One and Only
- The One and Only Ivan; The One and Only Bob; The One and Only Ruby; The One and Only Family;
- Author: Katherine Applegate
- Country: United States
- Language: English
- Publisher: Harper Collins
- Published: 2012
- No. of books: 4

= One and Only (book series) =

Children's book series by K.A. Applegate

The One and Only is a series of middle-grade novels written by Katherine Applegate and illustrated by Patricia Castelao. The series consists of four books: The One and Only Ivan (2012), The One and Only Bob (2020), The One and Only Ruby (2023) and The One and Only Family (2024). The books are inspired by the real-life story of a gorilla named Ivan and center on themes of friendship, empathy and animal welfare.

== Books ==

=== The One and Only Ivan (2012) ===
The One and Only Ivan is the first book in the series. It tells the story of Ivan, a silverback gorilla who lives in a shopping mall exhibit and befriends a baby elephant named Ruby. The novel is narrated from Ivan's point of view and was inspired by the true story of a gorilla who lived in captivity in Washington state. The book won the Newbery Medal in 2013 and has been adapted into a 2020 Disney+ film.

=== The One and Only Bob (2020) ===
The One and Only Bob serves as a sequel and follows Bob, a stray dog who was a supporting character in the first book. The story explores Bob's journey to find courage and his long-lost sister during a hurricane rescue mission.

=== The One and Only Ruby (2023) ===
The One and Only Ruby is the third book in the series.
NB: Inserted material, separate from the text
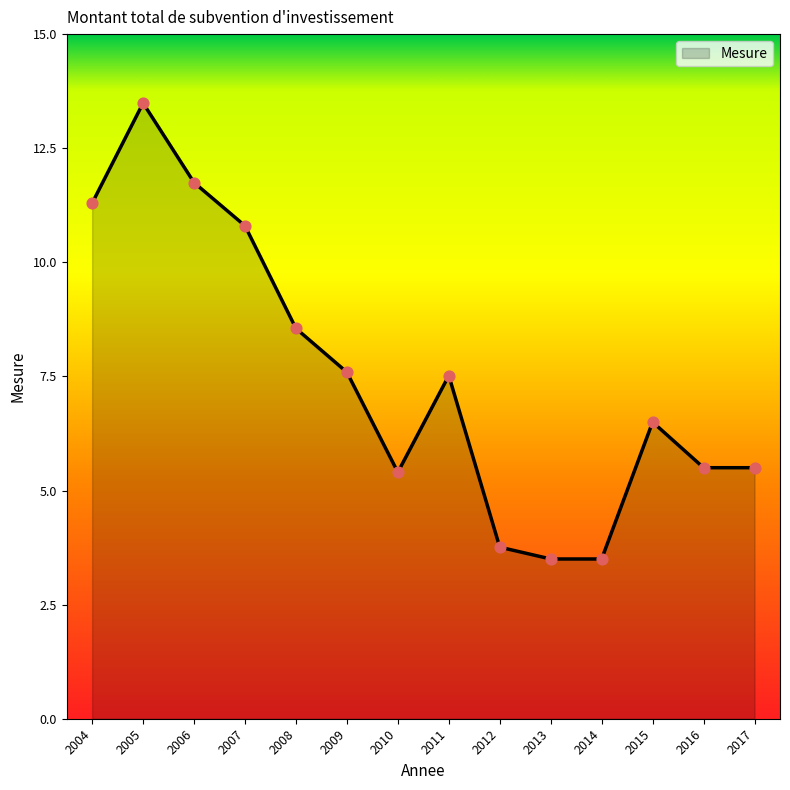

Approximately how many times larger is the value at 2004 compared to 2015?

1.7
It centers on Ruby, the young elephant introduced in the first book, now living in a wildlife sanctuary. The novel focuses on Ruby's reflections about her past and her efforts to find her voice and sense of belonging.
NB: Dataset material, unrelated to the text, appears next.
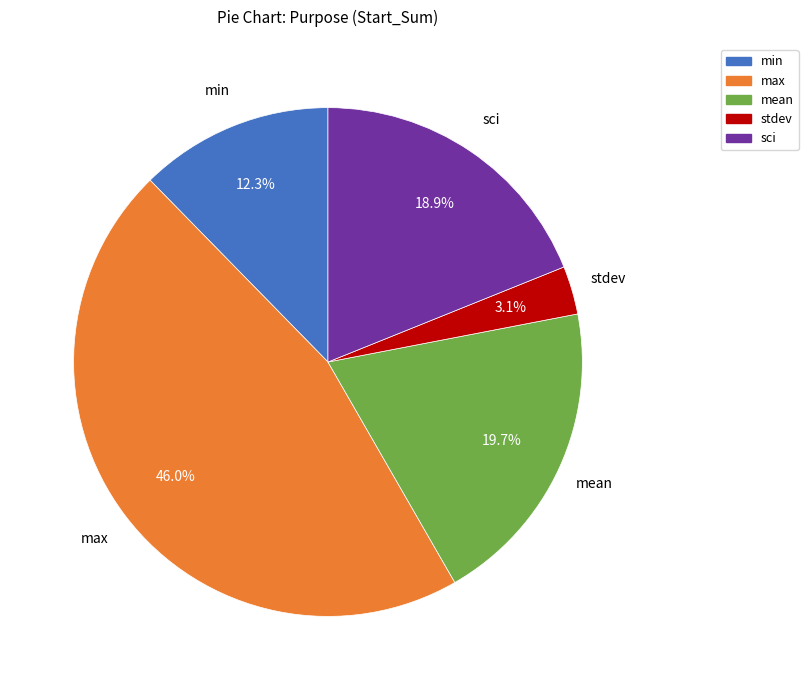

Does any single category account for the majority?

No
=== The One and Only Family (2024) ===
The One and Only Family is the fourth book, serving as a conclusion to Ivan's story.

== Film adaptation ==
The One and Only Ivan was adapted into a feature film by The Walt Disney Company, released on Disney+ on August 21, 2020. The film stars the voices of Sam Rockwell as Ivan, Danny DeVito as Bob, and Angelina Jolie as Stella.